Fig. 29—A prominent Connecticut dentist anesthetizes the entire left half of his body through pressure on left inferior dental nerve. See following cut.

Fig. 30—We might have covered the left side of the body with stick-pins without his knowledge, as far as pain was concerned, during the period of fifteen minutes of anesthesia which followed his pressure of one minute with the finger on the left inferior dental nerve. Note the stick-pins in ear, finger and leg.

Occasionally it happens that a patient will go to a physician who uses zone analgesia to be prepared for the services of a dentist who doesn’t. Only recently a man suffering from indigestion and rheumatoid arthritis (rheumatism of the joints with progressive stiffening) was advised by his physician to have his teeth removed, the doctor insisting that because four wisdom teeth were the only teeth he had that were not decayed and completely broken down, nothing else would cure his indigestion and rheumatism.

→ **What you have to do**
Continue the passage on zone analgesia in dentistry, beginning after its final sentence about the patient who was advised to have his teeth removed.

Text extracted from each page:
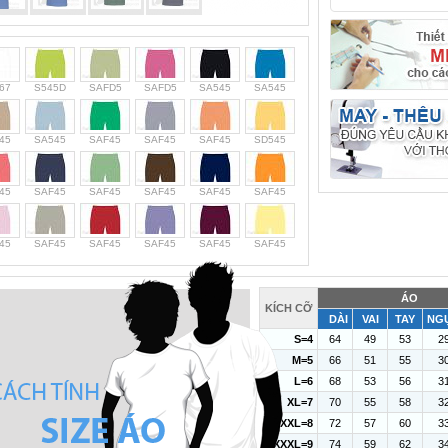
67
S545D
SAFD5
SAFD5
SA545
SA545
45
SA545
SAF45
SAF45
SAF45
SD545
45
SAF45
SAF45
SAF45
SAF45
SAF45
45
SAF45
SAF45
SAF45
SAF45
SAF45
ÁO
KÍCH CỠ
DÀI
VAI
TAY
NG
S=4
64
49
53
2
M=5
66
51
55
3
L=6
68
53
56
3
XL=7
70
55
58
3
XXL=8
72
57
60
3
XXXL=9
74
59
62
3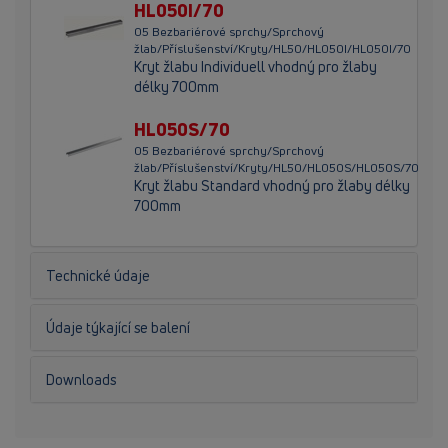
HL050I/70
05 Bezbariérové sprchy/Sprchový
žlab/Příslušenství/Kryty/HL50/HL050I/HL050I/70
Kryt žlabu Individuell vhodný pro žlaby
délky 700mm
HL050S/70
05 Bezbariérové sprchy/Sprchový
žlab/Příslušenství/Kryty/HL50/HL050S/HL050S/70
Kryt žlabu Standard vhodný pro žlaby délky
700mm
Technické údaje
Údaje týkající se balení
Downloads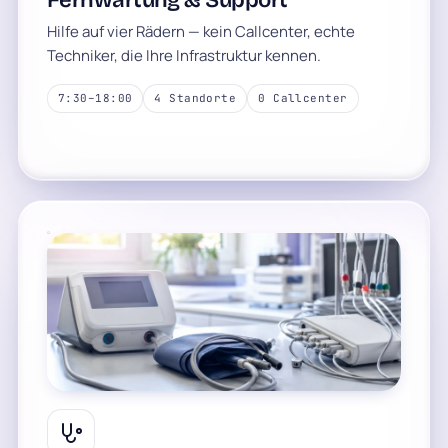
Hilfe auf vier Rädern — kein Callcenter, echte
Techniker, die Ihre Infrastruktur kennen.
7:30–18:00
4 Standorte
0 Callcenter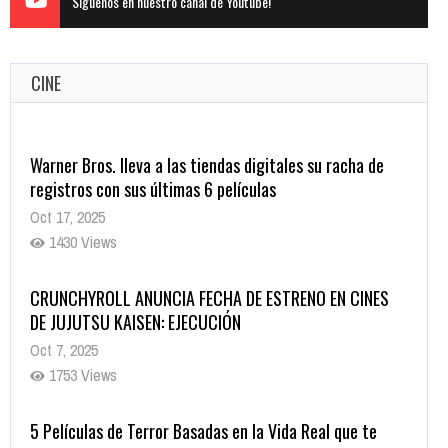
Siguenos en nuestro canal de Youtube!
CINE
Warner Bros. lleva a las tiendas digitales su racha de
registros con sus últimas 6 películas
Oct 17, 2025
1430 Views
CRUNCHYROLL ANUNCIA FECHA DE ESTRENO EN CINES
DE JUJUTSU KAISEN: EJECUCIÓN
Oct 7, 2025
1753 Views
5 Películas de Terror Basadas en la Vida Real que te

→ **Final answer**
His heart action was such that it would have been dangerous to administer cocaine—much less a general anesthetic.

Therefore, for the removal of his 27 teeth and stumps, the pressure method was decided upon. His physician accompanied him to the dentist, and doctor and dentist, for the next twenty minutes made the proper pressures on the fingers and on the inferior dental nerves.

All the lower teeth were then removed—without a particle of pain. Pressures were then repeated on the fingers and the palatine nerves, and the teeth in the upper jaw were likewise removed.

Of the entire 27, only two gave much pain on extraction, and these were most strongly attached to the bony processes (the sockets and attachments by which teeth are held in place). Bleeding following this wholesale extraction was very slight.